Virginia Newcombe

Dr Virginia Newcombe


Virginia is an Intensive Care Medicine and Emergency Physician and a Clinician Scientist in the Department of Medicine.

Virginia Newcombe

Virginia trained in medicine in at the University of Queensland in Australia where she was awarded the University Medal. She came to the UK funded by Commonwealth and Gates Scholarships to complete a Masters in Epidemiology and PhD in Neuroimaging and Traumatic Brain Injury. Subsequent to completing her PhD in 2009 Virginia dual-trained in Emergency and Intensive Care Medicine, and performed postdoctoral research as an NIHR Academic Clinical Fellow. The majority of her clinical training was in Cambridge and surrounds with periods of time spent at The Canberra Hospital and The Alfred, Melbourne, in Australia.

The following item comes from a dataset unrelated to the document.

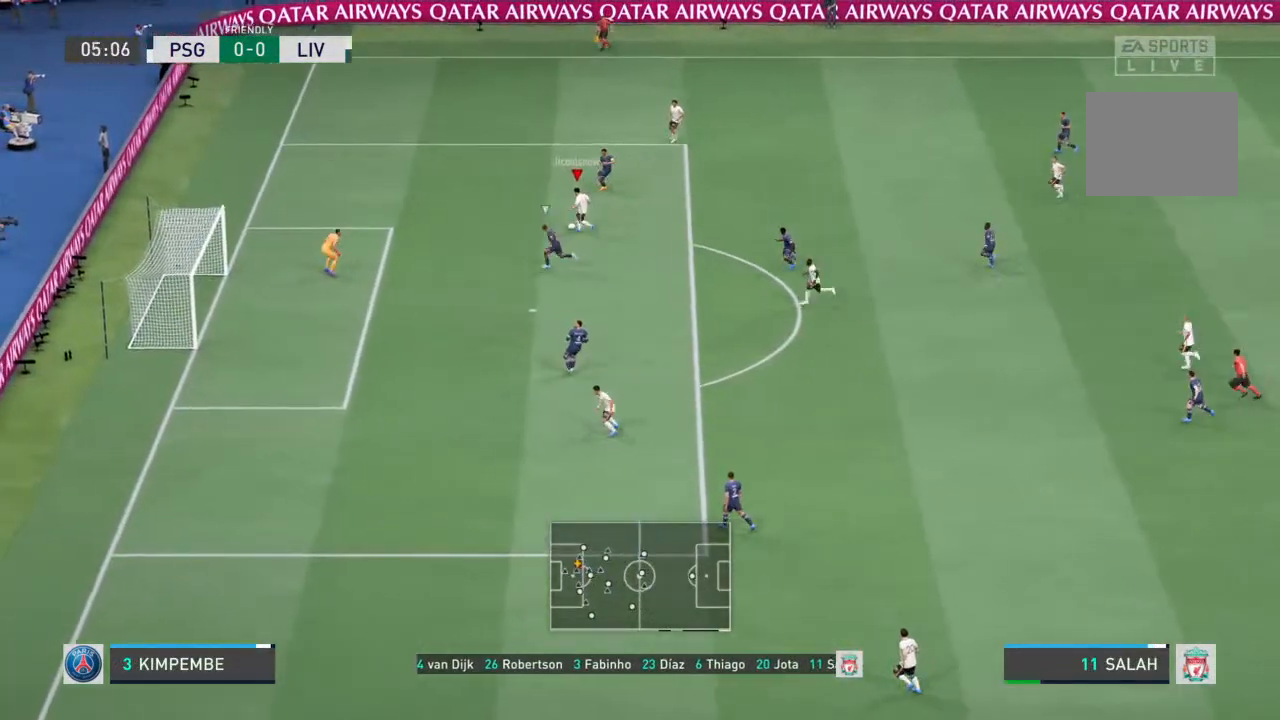
{"buttons": [], "left_stick": "down-left", "right_stick": "center", "events": [[33, "CROSS", "up"], [367, "left_stick", "center"], [500, "left_stick", "down-left"]]}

She also spent time in 2012 travelling in Canada, USA and Australia as a Churchill Scholar.

Since 2014 Virginia has held a Clinician Scientist Fellowship from the Academy of Medical Sciences and The Health Foundation which has allowed her to continue to combine her clinical work with research. In 2018 Virginia was appointed as an Honorary Consultant in both Intensive Care and Emergency Medicine at Addenbrooke’s Hospital, as well as a Royal College of Emergency Medicine Associate Professor.

Recognitions & achievements

  • Academy of Medical Sciences / The Health Foundation Clinician Scientist Fellow
  • Royal College of Emergency Medicine Associate Professor
  • Honorary Consultant in Intensive Care Medicine
  • Honorary Consultant in Emergency Medicine

Research Interests

Virginia’s current research focuses on the use of imaging (both magnetic resonance imaging (MRI) and computed tomography (CT)) to improve prognostication after traumatic brain injury (TBI). She also uses MRI as a biomarker to understand why patients may have different outcomes after brain injury, and is particularly interested in the trajectories of recovery following patients from the acute phase to many years post injury. Current projects also include helping to develop automatic lesion detection methods using artificial intelligence (in collaboration with BioMedIA, Imperial College) and relating neurocognitive outcomes to areas of damage seen on imaging. Her projects encompass the entire spectrum of TBI from mild to severe.

Virginia is also working on the analysis of neuroimaging data from CENTER-TBI (Collaborative European NeuroTrauma Effectiveness Research in Traumatic Brain Injury) which is a large observational TBI study with data collected from sites in 20 countries. The overall aim of CENTER-TBI is to better characterise TBI as a disease and identify the most effective clinical interventions for managing TBI. Other areas of research include subarachnoid haemorrhage, and inflammation after TBI.